Вот такая картина получалась из рассказов о Дарье Андреевне. Может, и не все здесь правда, но говорилось это многими в один голос.

И помнила Дарья Андреевна все, что было с ней. Но сейчас, на склоне жизни своей, как никогда раньше умела она радоваться теплому солнечному дню, вечернему отдыху, рыбацкой удаче, доброй внимательности тех, чьими делами и заботами она жила теперь. Думалось, конечно, и о смерти, знала Дарья Андреевна, что жить ей осталось немного, – старое тело все настойчивее напоминало ей об этом, – по-прежнему не боялась она этой уже недалекой гостьи, но и не торопила ее, не готовилась к смерти заранее, как тогда, в деревне, после гибели своих сыновей, и печаль о погибших уже не отравляла ей жизни.
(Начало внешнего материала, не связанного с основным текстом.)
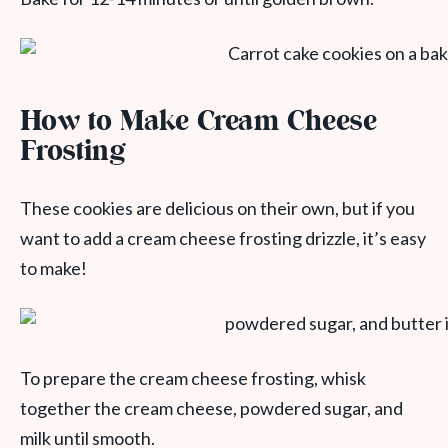
How to Make Cream Cheese
Frosting
These cookies are delicious on their own, but if you
want to add a cream cheese frosting drizzle, it’s easy
to make!
To prepare the cream cheese frosting, whisk
together the cream cheese, powdered sugar, and
milk until smooth.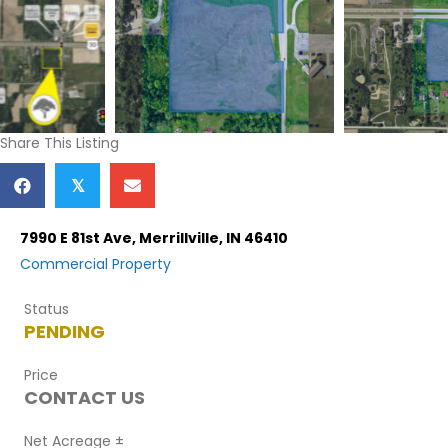
Share This Listing
𝕏
7990 E 81st Ave, Merrillville, IN 46410
Commercial
Property
Status
PENDING
Price
CONTACT US
Net Acreage ±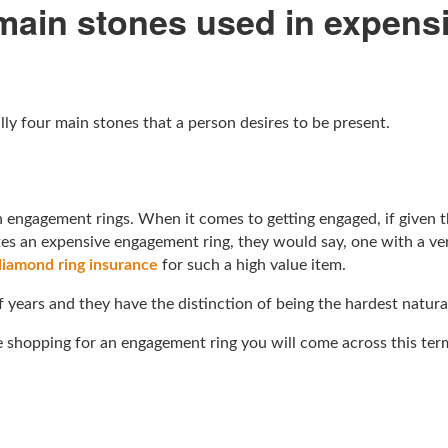
 main stones used in expen
y four main stones that a person desires to be present.
 engagement rings. When it comes to getting engaged, if given 
utes an expensive engagement ring, they would say, one with a ve
diamond ring insurance
for such a high value item.
f years and they have the distinction of being the hardest natur
e shopping for an engagement ring you will come across this ter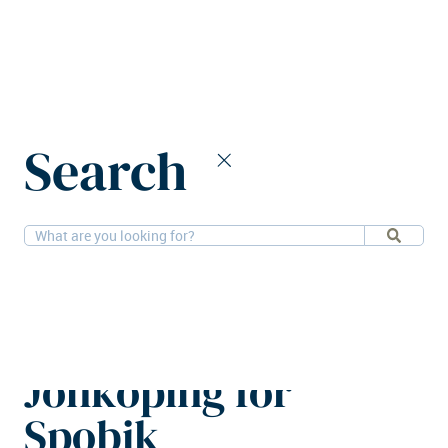
Home
News
Search
SLP to develop new logistics hub in Jönköping for Spobik
22-5-2026
Logistics
SLP to develop new
logistics hub in
Jönköping for
Spobik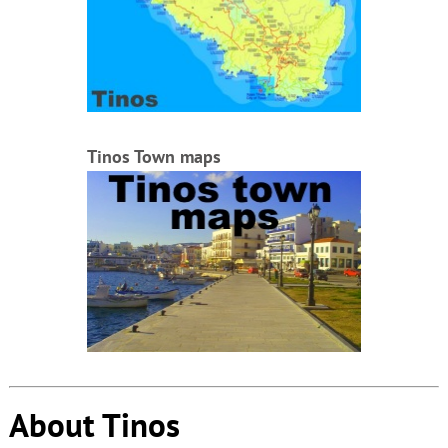
Tinos Town maps
About Tinos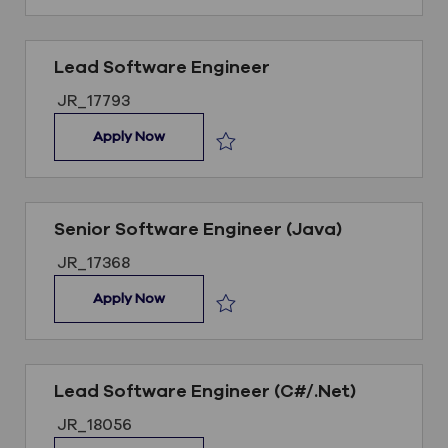
Lead Software Engineer
Job ID
JR_17793
Lead Software Engineer
Apply Now
Save Lead Software Engineer JR_1
Senior Software Engineer (Java)
Job ID
JR_17368
Senior Software Engineer (Java)
Apply Now
Save Senior Software Engineer (Jav
Lead Software Engineer (C#/.Net)
Job ID
JR_18056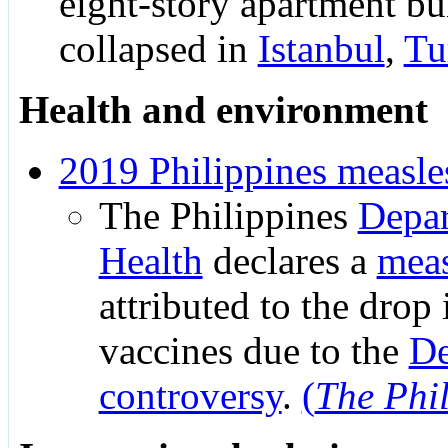
eight-story apartment bu
collapsed in
Istanbul
,
Tu
Health and environment
2019 Philippines measle
The Philippines
Depar
Health
declares a
meas
attributed to the drop 
vaccines due to the
De
controversy
.
(
The Phil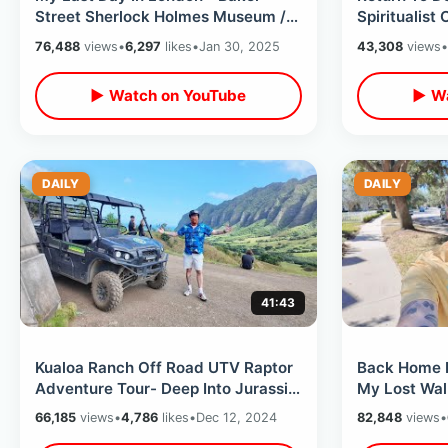
Street Sherlock Holmes Museum /
Spiritualist
Hellraiser House & Greggs Sausage
Short Road 
76,488
views
•
6,297
likes
•
Jan 30, 2025
43,308
views
•
Roll
▶ Watch on YouTube
▶ Wa
DAILY
DAILY
41:43
Kualoa Ranch Off Road UTV Raptor
Back Home In
Adventure Tour- Deep Into Jurassic
My Lost Wal
World & Tropical Paradise Hawaii
On Alaska Tr
66,185
views
•
4,786
likes
•
Dec 12, 2024
82,848
views
•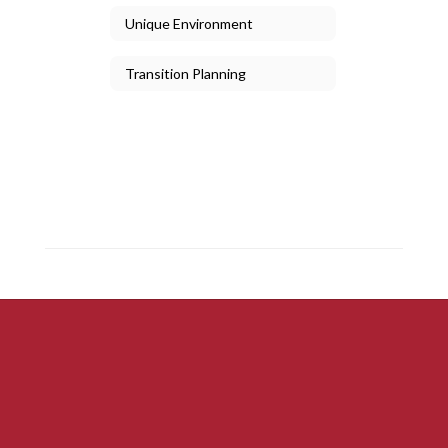
Unique Environment
Transition Planning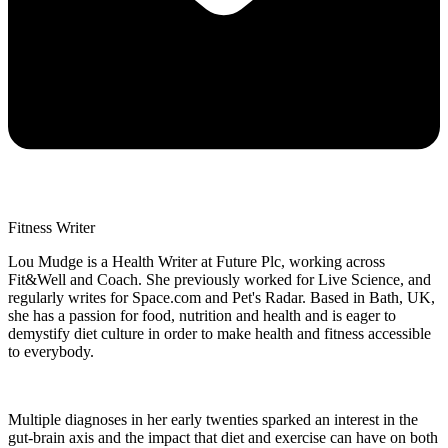
Fitness Writer
Lou Mudge is a Health Writer at Future Plc, working across
Fit&Well and Coach. She previously worked for Live Science, and
regularly writes for Space.com and Pet's Radar. Based in Bath, UK,
she has a passion for food, nutrition and health and is eager to
demystify diet culture in order to make health and fitness accessible
to everybody.
Multiple diagnoses in her early twenties sparked an interest in the
gut-brain axis and the impact that diet and exercise can have on both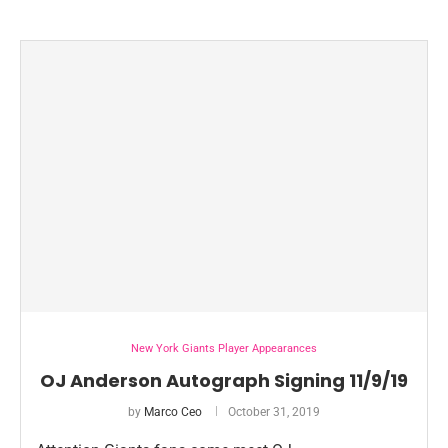
New York Giants Player Appearances
OJ Anderson Autograph Signing 11/9/19
by
Marco Ceo
October 31, 2019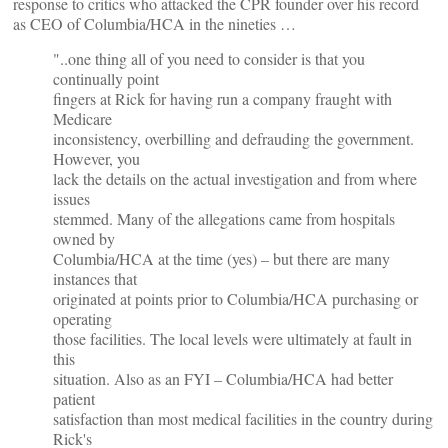
response to critics who attacked the CPR founder over his record
as CEO of Columbia/HCA in the nineties …
"..one thing all of you need to consider is that you
continually point
fingers at Rick for having run a company fraught with
Medicare
inconsistency, overbilling and defrauding the government.
However, you
lack the details on the actual investigation and from where
issues
stemmed. Many of the allegations came from hospitals
owned by
Columbia/HCA at the time (yes) – but there are many
instances that
originated at points prior to Columbia/HCA purchasing or
operating
those facilities. The local levels were ultimately at fault in
this
situation. Also as an FYI – Columbia/HCA had better
patient
satisfaction than most medical facilities in the country during
Rick's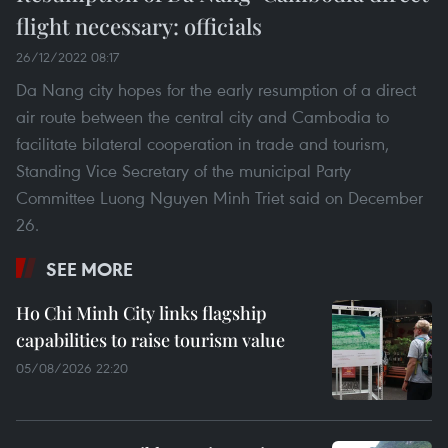
flight necessary: officials
26/12/2022 08:17
Da Nang city hopes for the early resumption of a direct
air route between the central city and Cambodia to
facilitate bilateral cooperation in trade and tourism,
Standing Vice Secretary of the municipal Party
Committee Luong Nguyen Minh Triet said on December
26.
SEE MORE
Ho Chi Minh City links flagship
capabilities to raise tourism value
05/08/2026 22:20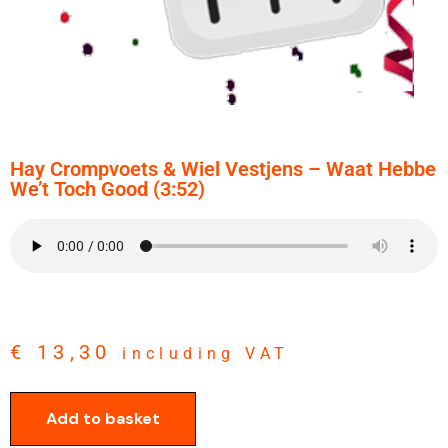
Hay Crompvoets & Wiel Vestjens – Waat Hebbe
We’t Toch Good (3:52)
€
13,30
including VAT
Add to basket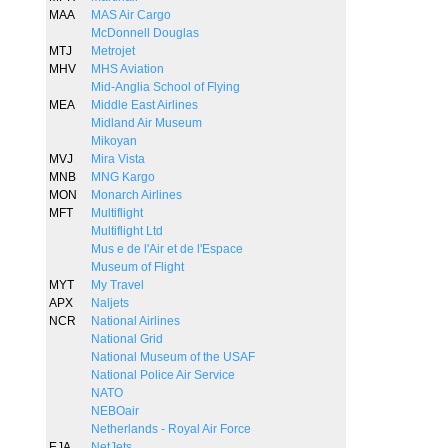
MAA
MAS Air Cargo
McDonnell Douglas
MTJ
Metrojet
MHV
MHS Aviation
Mid-Anglia School of Flying
MEA
Middle East Airlines
Midland Air Museum
Mikoyan
MVJ
Mira Vista
MNB
MNG Kargo
MON
Monarch Airlines
MFT
Multiflight
Multiflight Ltd
Mus e de l'Air et de l'Espace
Museum of Flight
MYT
My Travel
APX
Naljets
NCR
National Airlines
National Grid
National Museum of the USAF
National Police Air Service
NATO
NEBOair
Netherlands - Royal Air Force
EJA
NetJets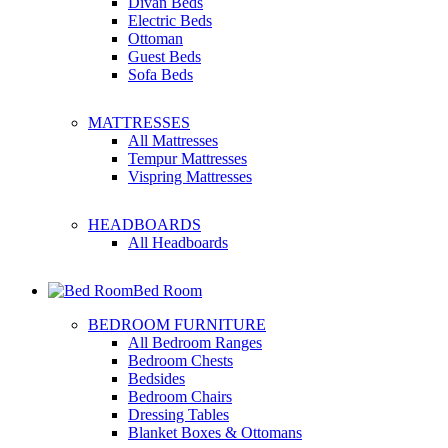
Divan Beds
Electric Beds
Ottoman
Guest Beds
Sofa Beds
MATTRESSES
All Mattresses
Tempur Mattresses
Vispring Mattresses
HEADBOARDS
All Headboards
Bed Room
BEDROOM FURNITURE
All Bedroom Ranges
Bedroom Chests
Bedsides
Bedroom Chairs
Dressing Tables
Blanket Boxes & Ottomans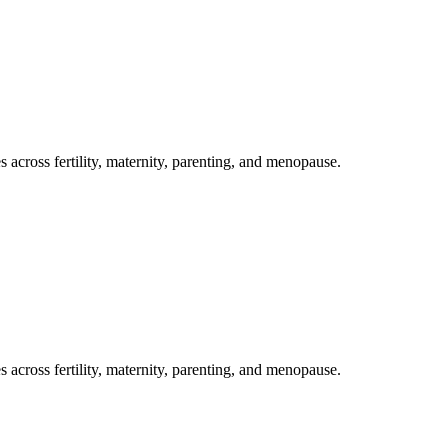
s across fertility, maternity, parenting, and menopause.
s across fertility, maternity, parenting, and menopause.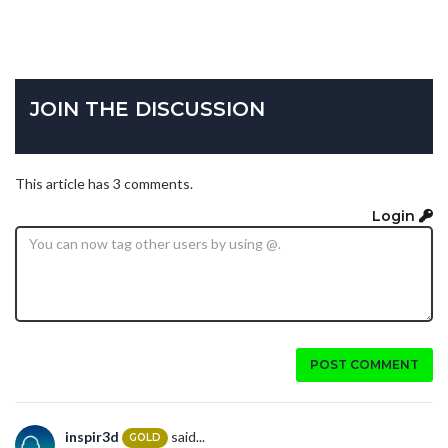
JOIN THE DISCUSSION
This article has 3 comments.
Login
POST COMMENT
inspir3d
said...
GOLD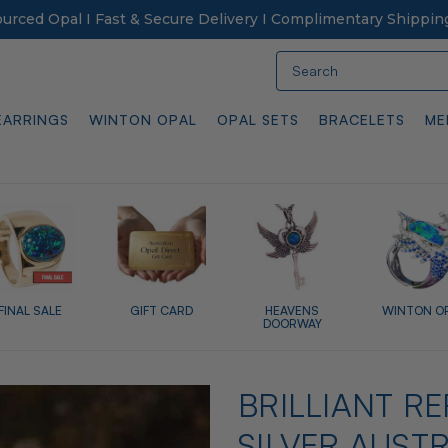
Sourced Opal I Fast & Secure Delivery I Complimentary Shippin
Search
EARRINGS
WINTON OPAL
OPAL SETS
BRACELETS
ME
FINAL SALE
GIFT CARD
HEAVENS
WINTON O
DOORWAY
BRILLIANT R
SILVER AUST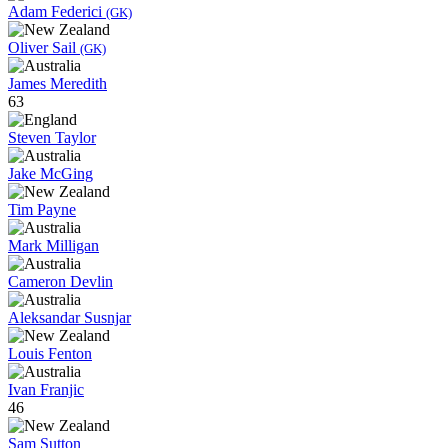
Adam Federici
(GK)
Oliver Sail
(GK)
James Meredith
63
Steven Taylor
Jake McGing
Tim Payne
Mark Milligan
Cameron Devlin
Aleksandar Susnjar
Louis Fenton
Ivan Franjic
46
Sam Sutton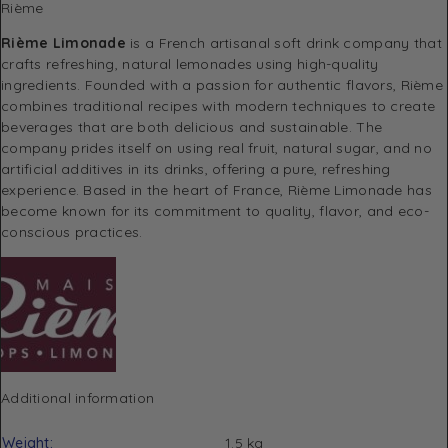
Rième
Rième Limonade
is a French artisanal soft drink company that
crafts refreshing, natural lemonades using high-quality
ingredients. Founded with a passion for authentic flavors, Rième
combines traditional recipes with modern techniques to create
beverages that are both delicious and sustainable. The
company prides itself on using real fruit, natural sugar, and no
artificial additives in its drinks, offering a pure, refreshing
experience. Based in the heart of France, Rième Limonade has
become known for its commitment to quality, flavor, and eco-
conscious practices.
Additional information
Weight
1.5 kg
Работать ей становилось все труднее, но отказываться от этого Дарья Андреевна не хотела. И все чаще замечала она, что комнаты, которые должна была убирать она, уже кем-то убраны к ее приходу, – делали это или другие уборщицы, или сами жильцы. И наконец как-то само собой решено было, что следить она должна только за теми шестью комнатами, в которых когда-то жили ее сыновья. В них она и проводила почти полдня, не спеша убиралась, выискивая каждую соринку, вспоминала сыновей. Потом обедала, уходила к себе отдохнуть, а к вечеру, если была хорошая погода, неторопливо шла к памятнику. Там давно уже были сделаны надежные, выложенные камнем ступеньки, поставлена скамейка. Дарья Андреевна подолгу сидела там, смотрела на море, на плиты, где были высечены фамилии ее сыновей. Жалела о том, что сыновья и в самом деле не похоронены здесь, а сгинули где-то в пучине моря. Иногда думала о том, где похоронят ее, даже сходила на кладбище, осмотрела его, порадовалась тому, что место хорошее, высоко на берегу, – отсюда далеко было видно море, и воздух чистый, свежий, хорошо будет лежать тут...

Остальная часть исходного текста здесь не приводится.